Every record, from the first line to the last, needs to be given again exactly.

* INPUT DATA *
───

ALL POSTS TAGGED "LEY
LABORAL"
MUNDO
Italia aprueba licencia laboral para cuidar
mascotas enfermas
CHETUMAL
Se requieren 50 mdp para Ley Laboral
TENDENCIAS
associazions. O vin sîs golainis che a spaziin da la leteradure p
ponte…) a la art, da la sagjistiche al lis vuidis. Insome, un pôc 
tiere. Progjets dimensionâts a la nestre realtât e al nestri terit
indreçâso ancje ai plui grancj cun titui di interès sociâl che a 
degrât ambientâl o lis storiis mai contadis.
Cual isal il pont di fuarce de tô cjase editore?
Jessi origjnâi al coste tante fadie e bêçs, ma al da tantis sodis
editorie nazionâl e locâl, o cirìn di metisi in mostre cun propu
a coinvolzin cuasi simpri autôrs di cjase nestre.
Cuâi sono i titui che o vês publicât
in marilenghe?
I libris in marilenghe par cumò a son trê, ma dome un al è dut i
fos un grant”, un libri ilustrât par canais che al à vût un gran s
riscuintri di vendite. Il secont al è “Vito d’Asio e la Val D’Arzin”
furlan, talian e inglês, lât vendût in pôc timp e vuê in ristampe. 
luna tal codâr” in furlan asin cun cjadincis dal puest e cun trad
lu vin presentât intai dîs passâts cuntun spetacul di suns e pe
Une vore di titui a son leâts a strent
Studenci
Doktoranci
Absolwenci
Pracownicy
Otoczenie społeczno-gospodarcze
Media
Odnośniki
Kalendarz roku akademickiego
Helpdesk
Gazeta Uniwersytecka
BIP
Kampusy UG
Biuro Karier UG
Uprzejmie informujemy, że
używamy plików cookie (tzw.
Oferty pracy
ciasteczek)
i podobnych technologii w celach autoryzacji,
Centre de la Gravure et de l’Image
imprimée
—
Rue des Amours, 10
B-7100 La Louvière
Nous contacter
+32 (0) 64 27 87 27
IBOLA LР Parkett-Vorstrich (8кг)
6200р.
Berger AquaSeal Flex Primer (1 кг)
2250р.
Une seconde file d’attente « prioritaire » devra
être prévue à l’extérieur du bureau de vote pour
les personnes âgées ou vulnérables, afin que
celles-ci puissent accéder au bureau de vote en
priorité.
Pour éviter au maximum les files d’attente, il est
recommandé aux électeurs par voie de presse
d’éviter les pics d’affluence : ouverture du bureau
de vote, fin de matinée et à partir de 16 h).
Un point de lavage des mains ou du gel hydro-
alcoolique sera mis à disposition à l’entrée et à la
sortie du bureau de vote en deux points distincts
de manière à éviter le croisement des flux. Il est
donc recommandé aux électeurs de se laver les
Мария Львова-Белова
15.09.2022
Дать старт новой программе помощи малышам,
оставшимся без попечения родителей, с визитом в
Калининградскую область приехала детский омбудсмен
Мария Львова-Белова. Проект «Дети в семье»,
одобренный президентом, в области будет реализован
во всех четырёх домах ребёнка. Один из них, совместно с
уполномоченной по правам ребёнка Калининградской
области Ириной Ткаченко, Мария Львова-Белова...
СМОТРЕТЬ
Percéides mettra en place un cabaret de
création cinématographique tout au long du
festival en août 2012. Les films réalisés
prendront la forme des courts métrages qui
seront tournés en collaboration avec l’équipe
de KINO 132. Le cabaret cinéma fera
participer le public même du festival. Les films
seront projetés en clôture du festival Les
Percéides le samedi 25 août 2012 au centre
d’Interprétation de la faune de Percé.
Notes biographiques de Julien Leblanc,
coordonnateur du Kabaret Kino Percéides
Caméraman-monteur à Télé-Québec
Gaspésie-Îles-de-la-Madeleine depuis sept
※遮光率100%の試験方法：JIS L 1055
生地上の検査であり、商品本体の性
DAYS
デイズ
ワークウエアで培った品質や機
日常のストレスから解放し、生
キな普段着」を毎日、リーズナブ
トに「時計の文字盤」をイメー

───

* RESULT *
ALL POSTS TAGGED "LEY
LABORAL"
MUNDO
Italia aprueba licencia laboral para cuidar
mascotas enfermas
CHETUMAL
Se requieren 50 mdp para Ley Laboral
TENDENCIAS
associazions. O vin sîs golainis che a spaziin da la leteradure p
ponte…) a la art, da la sagjistiche al lis vuidis. Insome, un pôc 
tiere. Progjets dimensionâts a la nestre realtât e al nestri terit
indreçâso ancje ai plui grancj cun titui di interès sociâl che a 
degrât ambientâl o lis storiis mai contadis.
Cual isal il pont di fuarce de tô cjase editore?
Jessi origjnâi al coste tante fadie e bêçs, ma al da tantis sodis
editorie nazionâl e locâl, o cirìn di metisi in mostre cun propu
a coinvolzin cuasi simpri autôrs di cjase nestre.
Cuâi sono i titui che o vês publicât
in marilenghe?
I libris in marilenghe par cumò a son trê, ma dome un al è dut i
fos un grant”, un libri ilustrât par canais che al à vût un gran s
riscuintri di vendite. Il secont al è “Vito d’Asio e la Val D’Arzin”
furlan, talian e inglês, lât vendût in pôc timp e vuê in ristampe. 
luna tal codâr” in furlan asin cun cjadincis dal puest e cun trad
lu vin presentât intai dîs passâts cuntun spetacul di suns e pe
Une vore di titui a son leâts a strent
Studenci
Doktoranci
Absolwenci
Pracownicy
Otoczenie społeczno-gospodarcze
Media
Odnośniki
Kalendarz roku akademickiego
Helpdesk
Gazeta Uniwersytecka
BIP
Kampusy UG
Biuro Karier UG
Uprzejmie informujemy, że
używamy plików cookie (tzw.
Oferty pracy
ciasteczek)
i podobnych technologii w celach autoryzacji,
Centre de la Gravure et de l’Image
imprimée
—
Rue des Amours, 10
B-7100 La Louvière
Nous contacter
+32 (0) 64 27 87 27
IBOLA LР Parkett-Vorstrich (8кг)
6200р.
Berger AquaSeal Flex Primer (1 кг)
2250р.
Une seconde file d’attente « prioritaire » devra
être prévue à l’extérieur du bureau de vote pour
les personnes âgées ou vulnérables, afin que
celles-ci puissent accéder au bureau de vote en
priorité.
Pour éviter au maximum les files d’attente, il est
recommandé aux électeurs par voie de presse
d’éviter les pics d’affluence : ouverture du bureau
de vote, fin de matinée et à partir de 16 h).
Un point de lavage des mains ou du gel hydro-
alcoolique sera mis à disposition à l’entrée et à la
sortie du bureau de vote en deux points distincts
de manière à éviter le croisement des flux. Il est
donc recommandé aux électeurs de se laver les
Мария Львова-Белова
15.09.2022
Дать старт новой программе помощи малышам,
оставшимся без попечения родителей, с визитом в
Калининградскую область приехала детский омбудсмен
Мария Львова-Белова. Проект «Дети в семье»,
одобренный президентом, в области будет реализован
во всех четырёх домах ребёнка. Один из них, совместно с
уполномоченной по правам ребёнка Калининградской
области Ириной Ткаченко, Мария Львова-Белова...
СМОТРЕТЬ
Percéides mettra en place un cabaret de
création cinématographique tout au long du
festival en août 2012. Les films réalisés
prendront la forme des courts métrages qui
seront tournés en collaboration avec l’équipe
de KINO 132. Le cabaret cinéma fera
participer le public même du festival. Les films
seront projetés en clôture du festival Les
Percéides le samedi 25 août 2012 au centre
d’Interprétation de la faune de Percé.
Notes biographiques de Julien Leblanc,
coordonnateur du Kabaret Kino Percéides
Caméraman-monteur à Télé-Québec
Gaspésie-Îles-de-la-Madeleine depuis sept
※遮光率100%の試験方法：JIS L 1055
生地上の検査であり、商品本体の性
DAYS
デイズ
ワークウエアで培った品質や機
日常のストレスから解放し、生
キな普段着」を毎日、リーズナブ
トに「時計の文字盤」をイメー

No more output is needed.